La crisi in corso non ha fermato del tutto Silicon Valley: Facebook ha offerto 500 milioni per l’acquisizione di Twitter (che ha appena acquisito Value of N ). L’operazione in sé non meraviglia particolarmente: Twitter è uno dei social network emergenti più innovativi e interessanti, Facebook ne teme la concorrenza soprattutto per lo “status update” ed è probabilmente interessata anche alla creatività del team di Twitter, Evan Williams in testa.
Questi 500 milioni però non sono cash: in un certo senso non sono neanche “veri”, perché consistono al 100% in azioni di Facebook (cioè in capitale di rischio), il cui valore oscilla e non necessariamente verso l’alto insieme alla crisi del mercato finanziario degli ultimi mesi. Vista con gli occhi dell’uomo della strada è l’ennesima dimostrazione dell’esistenza di due tipi di denaro: un denaro virtuale, con cui si possono comprare aziende, e un denaro contante, con cui compriamo il pane e il latte.
Facebook può offrire a Twitter (che comunque rifiuta) una scommessa sul suo futuro, io non posso andare da Zara chiedendo di pagare con un anticipo sui miei possibili guadagni futuri (per ora).
Dico per ora perché la cosa interessante è che entrambi i tipi di denaro sono ormai in gran parte digitali . Non è un cambiamento da poco perché potrebbe aumentare i soggetti in grado di “produrre denaro” (attualmente solo le banche nazionali) e forse – forse – permettere anche a noi di pagare con l’equivalente personale delle azioni di Facebook, e cioè con una scommessa sul nostro valore futuro.
Ci sono timidi segnali infatti che la digitalizzazione del denaro non vada solo a vantaggio della finanza – i cui recenti disastri hanno dimostrato l’inconsistenza della moltiplicazione del valore inesistente – ma anche di noi comuni mortali: è lecito ipotizzare che nei prossimi anni assisteremo a un aumento notevole dei fenomeni di peer2peer money che, esattamente come è successo per i contenuti digitali, cambieranno gli equilibri a favore dei consumatori, non più dei produttori.

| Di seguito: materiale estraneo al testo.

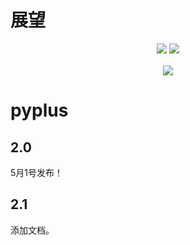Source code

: # 展望

<div align="center" style="line-height: 1;">
  <a href="./feature.md"><img
    src="https://img.shields.io/badge/语言-English-536af5?color=0326f3&logoColor=white"/></a>
  <a href="./feature-CN.md"><img
    src="https://img.shields.io/badge/简体中文-536af5?color=ff0000&logoColor=white"/></a>
</div>
<br />
<div align="center" style="line-height: 1;">
  <a href="./README-CN.md"><img
    src="https://img.shields.io/badge/打开-readme-536af5?color=3004a0&logoColor=white"/></a>
</div>

# pyplus
## 2.0
5月1号发布！
## 2.1
添加文档。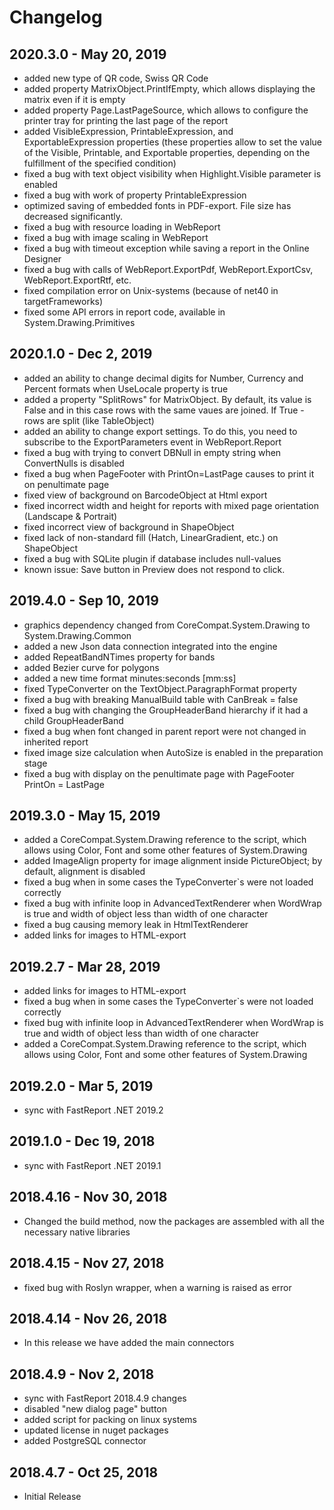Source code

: # Changelog

## 2020.3.0 - May 20, 2019
- added new type of QR code, Swiss QR Code
- added property MatrixObject.PrintIfEmpty, which allows displaying the matrix even if it is empty
- added property Page.LastPageSource, which allows to configure the printer tray for printing the last page of the report
- added VisibleExpression, PrintableExpression, and ExportableExpression properties (these properties allow to set the value of the Visible, Printable, and Exportable properties, depending on the fulfillment of the specified condition)
- fixed a bug with text object visibility when Highlight.Visible parameter is enabled
- fixed a bug with work of property PrintableExpression
- optimized saving of embedded fonts in PDF-export. File size has decreased significantly.
- fixed a bug with resource loading in WebReport
- fixed a bug with image scaling in WebReport
- fixed a bug with timeout exception while saving a report in the Online Designer
- fixed a bug with calls of WebReport.ExportPdf, WebReport.ExportCsv, WebReport.ExportRtf, etc.
- fixed compilation error on Unix-systems (because of net40 in targetFrameworks)
- fixed some API errors in report code, available in System.Drawing.Primitives

## 2020.1.0 - Dec 2, 2019
- added an ability to change decimal digits for Number, Currency and Percent formats when UseLocale property is true
- added a property "SplitRows" for MatrixObject. By default, its value is False and in this case rows with the same vaues are joined. If True - rows are split (like TableObject)
- added an ability to change export settings. To do this, you need to subscribe to the ExportParameters event in WebReport.Report
- fixed a bug with trying to convert DBNull in empty string when ConvertNulls is disabled
- fixed a bug when PageFooter with PrintOn=LastPage causes to print it on penultimate page
- fixed view of background on BarcodeObject at Html export
- fixed incorrect width and height for reports with mixed page orientation (Landscape & Portrait)
- fixed incorrect view of background in ShapeObject
- fixed lack of non-standard fill (Hatch, LinearGradient, etc.) on ShapeObject
- fixed a bug with SQLite plugin if database includes null-values
- known issue: Save button in Preview does not respond to click.

## 2019.4.0 - Sep 10, 2019
- graphics dependency changed from CoreCompat.System.Drawing to System.Drawing.Common
- added a new Json data connection integrated into the engine
- added RepeatBandNTimes property for bands
- added Bezier curve for polygons
- added a new time format minutes:seconds [mm:ss]
- fixed TypeConverter on the TextObject.ParagraphFormat property
- fixed a bug with breaking ManualBuild table with CanBreak = false
- fixed a bug with changing the GroupHeaderBand hierarchy if it had a child GroupHeaderBand
- fixed a bug when font changed in parent report were not changed in inherited report
- fixed image size calculation when AutoSize is enabled in the preparation stage
- fixed a bug with display on the penultimate page with PageFooter PrintOn = LastPage

## 2019.3.0 - May 15, 2019
- added a CoreCompat.System.Drawing reference to the script, which allows using Color, Font and some other features of System.Drawing
- added ImageAlign property for image alignment inside PictureObject; by default, alignment is disabled
- fixed a bug when in some cases the TypeConverter`s were not loaded correctly
- fixed a bug with infinite loop in AdvancedTextRenderer when WordWrap is true and width of object less than width of one character
- fixed a bug causing memory leak in HtmlTextRenderer
- added links for images to HTML-export

## 2019.2.7 - Mar 28, 2019
- added links for images to HTML-export
- fixed a bug when in some cases the TypeConverter`s were not loaded correctly
- fixed bug with infinite loop in AdvancedTextRenderer when WordWrap is true and width of object less than width of one character
- added a CoreCompat.System.Drawing reference to the script, which allows using Color, Font and some other features of System.Drawing

## 2019.2.0 - Mar 5, 2019
- sync with FastReport .NET 2019.2

## 2019.1.0 - Dec 19, 2018
- sync with FastReport .NET 2019.1

## 2018.4.16 - Nov 30, 2018
- Changed the build method, now the packages are assembled with all the necessary native libraries

## 2018.4.15 - Nov 27, 2018
- fixed bug with Roslyn wrapper, when a warning is raised as error

## 2018.4.14 - Nov 26, 2018
- In this release we have added the main connectors

## 2018.4.9 - Nov 2, 2018
- sync with FastReport 2018.4.9 changes
- disabled "new dialog page" button
- added script for packing on linux systems
- updated license in nuget packages
- added PostgreSQL connector

## 2018.4.7 - Oct 25, 2018
- Initial Release
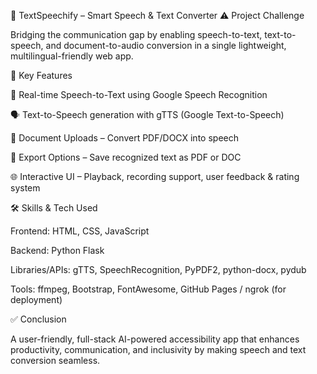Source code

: 🔗 TextSpeechify – Smart Speech & Text Converter
⚠️ Project Challenge

Bridging the communication gap by enabling speech-to-text, text-to-speech, and document-to-audio conversion in a single lightweight, multilingual-friendly web app.

🚀 Key Features

🎤 Real-time Speech-to-Text using Google Speech Recognition

🗣️ Text-to-Speech generation with gTTS (Google Text-to-Speech)

📄 Document Uploads – Convert PDF/DOCX into speech

💾 Export Options – Save recognized text as PDF or DOC

🌐 Interactive UI – Playback, recording support, user feedback & rating system

🛠️ Skills & Tech Used

Frontend: HTML, CSS, JavaScript

Backend: Python Flask

Libraries/APIs: gTTS, SpeechRecognition, PyPDF2, python-docx, pydub

Tools: ffmpeg, Bootstrap, FontAwesome, GitHub Pages / ngrok (for deployment)

✅ Conclusion

A user-friendly, full-stack AI-powered accessibility app that enhances productivity, communication, and inclusivity by making speech and text conversion seamless.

Come ci siamo detti ormai un anno fa , fare marketing non consiste tanto nel promuovere un prodotto esistente, ma nel decidere quale prodotto mettere sul mercato: da questo punto di vista Internet è uno degli ambienti più fertili per la creatività industriale, perché permette di creare prodotti/servizi letteralmente impossibili prima, come la distribuzione e lo scambio – gratuiti e non – di musica digitale, o come la disintermediazione dei tradizionali sistemi di circolazione del denaro. Il social lending e il microcredito diffuso sono figli della rete tanto quanto i blog e l’e-commerce: il crescente successo di un sito come Zopa , dove è possibile prestare o prendere in prestito da altre persone sfruttando la coda lunga del rischio, dimostra che basta un momento di scarsa liquidità delle banche perché nuovi sistemi emergano e si impongano grazie alla loro maggiore convenienza e, se vogliamo, umanità. Questo vale ancora di più per il microcredito, che sia rivolto soprattutto a imprenditori del terzo mondo come nel caso di Kiva o a realtà più ludiche come nel caso di Fundable . Anche perché, ricordiamocelo: il denaro è una convenzione.
Quello che caratterizza queste e altre iniziative, soprattutto considerando la crisi del sistema finanziario tradizionale, è che potrebbero essere le basi su cui costruire modelli alternativi non solo di circolazione ma anche di produzione del denaro, modelli che mutuano le dinamiche di condivisione, fiducia e generosità dei social media, diminuendo la quota di profitti per pochi e aumentando il valore sociale per tutti.